Activity.
Although the records contain pictures, the copy should leave them out and match everything else exactly.

Source records.
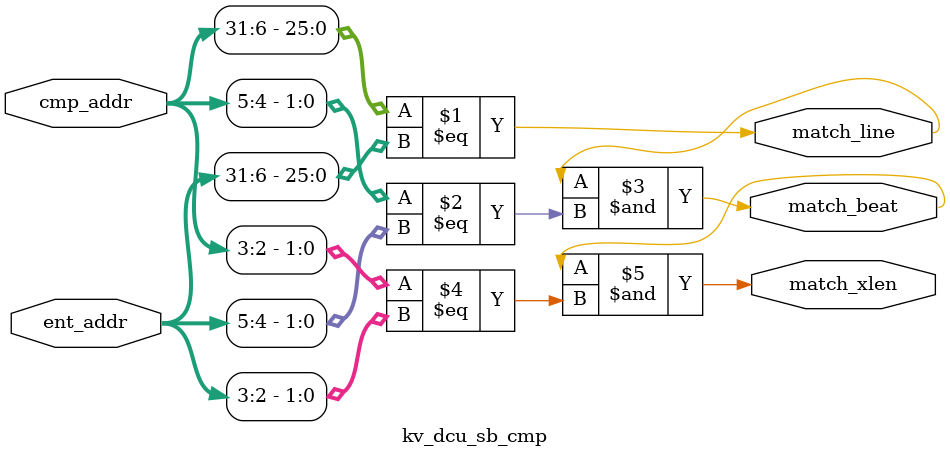
<source format=v>

module kv_dcu_sb_cmp (
    cmp_addr,
    ent_addr,
    match_line,
    match_beat,
    match_xlen
);
parameter PALEN = 32;
localparam IDX_LSB = 6;
localparam GRN_LSB = 2;
input [PALEN - 1:0] cmp_addr;
input [PALEN - 1:0] ent_addr;
output match_line;
output match_beat;
output match_xlen;


assign match_line = (cmp_addr[PALEN - 1:IDX_LSB] == ent_addr[PALEN - 1:IDX_LSB]);
assign match_beat = match_line & (cmp_addr[IDX_LSB - 1:GRN_LSB + 2] == ent_addr[IDX_LSB - 1:GRN_LSB + 2]);
assign match_xlen = match_beat & (cmp_addr[GRN_LSB +:2] == ent_addr[GRN_LSB +:2]);
endmodule


</source>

Your solution.
<source format=v>

module kv_dcu_sb_cmp (
    cmp_addr,
    ent_addr,
    match_line,
    match_beat,
    match_xlen
);
parameter PALEN = 32;
localparam IDX_LSB = 6;
localparam GRN_LSB = 2;
input [PALEN - 1:0] cmp_addr;
input [PALEN - 1:0] ent_addr;
output match_line;
output match_beat;
output match_xlen;


assign match_line = (cmp_addr[PALEN - 1:IDX_LSB] == ent_addr[PALEN - 1:IDX_LSB]);
assign match_beat = match_line & (cmp_addr[IDX_LSB - 1:GRN_LSB + 2] == ent_addr[IDX_LSB - 1:GRN_LSB + 2]);
assign match_xlen = match_beat & (cmp_addr[GRN_LSB +:2] == ent_addr[GRN_LSB +:2]);
endmodule


</source>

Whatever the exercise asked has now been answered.